When car shopping, become highly suspicious if you see:

  • New upholstery in a used vehicle or upholstery that doesn't match the carpeting.
  • Rust in high places like door hinges and trunk latches.
  • Rust under the gas and brake pedals.
  • Silt or mud under the seats or in the glove compartment.
  • Beads of water in the dome light.
  • Damp floor carpeting.

Other measures to prevent yourself from purchasing a flood-damaged vehicle include:

  • Smelling inside the vehicle. A musty or moldy smell indicates trouble.
  • Bending wires underneath the dashboard. After drying, wet wires become brittle as twigs.
  • Turning on the ignition and making sure all dashboard warning and accessory lights properly illuminate.
  • Testing the air conditioning, heater, windshield wipers, radio, and turn signals several times.
  • Making sure the vehicle identification number (VIN) on the dashboard matches the VIN on the door jamb.

It is also a good idea to:

  • Have a certified mechanic inspect the vehicle.
  • Order a Vehicle History Report, also known as a VIN check or VIN report.

Be Sure to Look Under the Hood

Warnings against purchasing a flood-damaged vehicle may seem extremely obvious, yet the challenge is to know when you're being sold a dud vehicle. In the rippling wake of Hurricane Katrina and several major Midwest floods, some unscrupulous car sellers have become shockingly skilled at concealing the damage to these vehicles. New paint and new carpeting is all it takes to transform one of these vehicles into literally looking like a well-oiled machine.

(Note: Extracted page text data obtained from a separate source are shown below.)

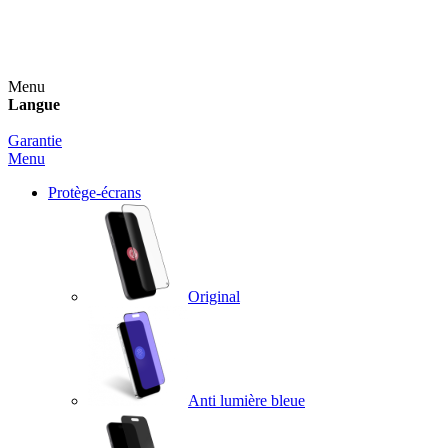
Un spray nettoyant OFFERT pour toute commande
supérieure à 60€ !
Menu
Langue
Garantie
Menu
Protège-écrans
Original
Anti lumière bleue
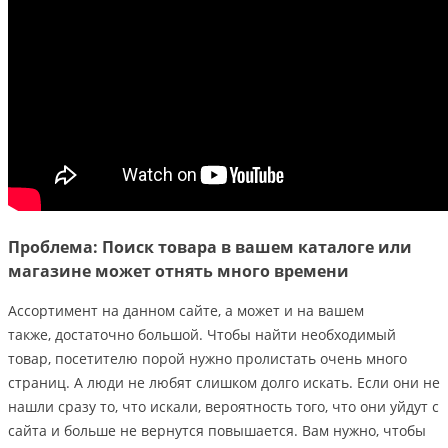
Проблема: Поиск товара в вашем каталоге или
магазине может отнять много времени
Ассортимент на данном сайте, а может и на вашем
также, достаточно большой. Чтобы найти необходимый
товар, посетителю порой нужно пролистать очень много
страниц. А люди не любят слишком долго искать. Если они не
нашли сразу то, что искали, вероятность того, что они уйдут с
сайта и больше не вернутся повышается. Вам нужно, чтобы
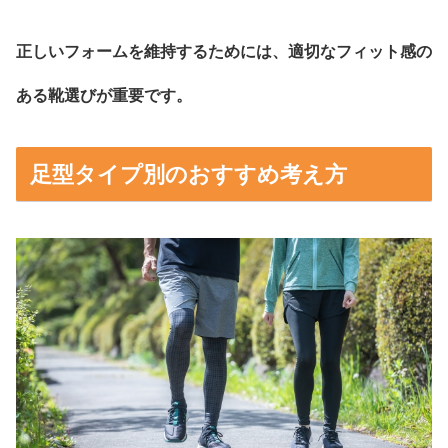
正しいフォームを維持するためには、適切なフィット感の
ある靴選びが重要です。
足型タイプ別のおすすめ考え方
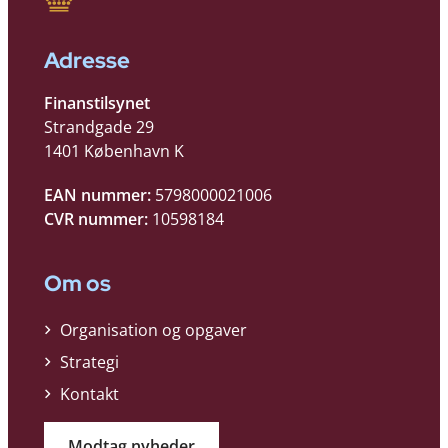
Adresse
Finanstilsynet
Strandgade 29
1401 København K
EAN nummer:
5798000021006
CVR nummer:
10598184
Om os
Organisation og opgaver
Strategi
Kontakt
Modtag nyheder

If you're still unsure of what you're looking for, it may be a good idea to take the car to a mechanic and get their professional opinion.

If You Become Suspicious of Flood Damage

Most flood-damaged cars carry low-price tags. Despite this enticement, walk away if you suspect even a hint of deception from the seller. Otherwise, the money you save on the purchase will quickly go towards costly repairs.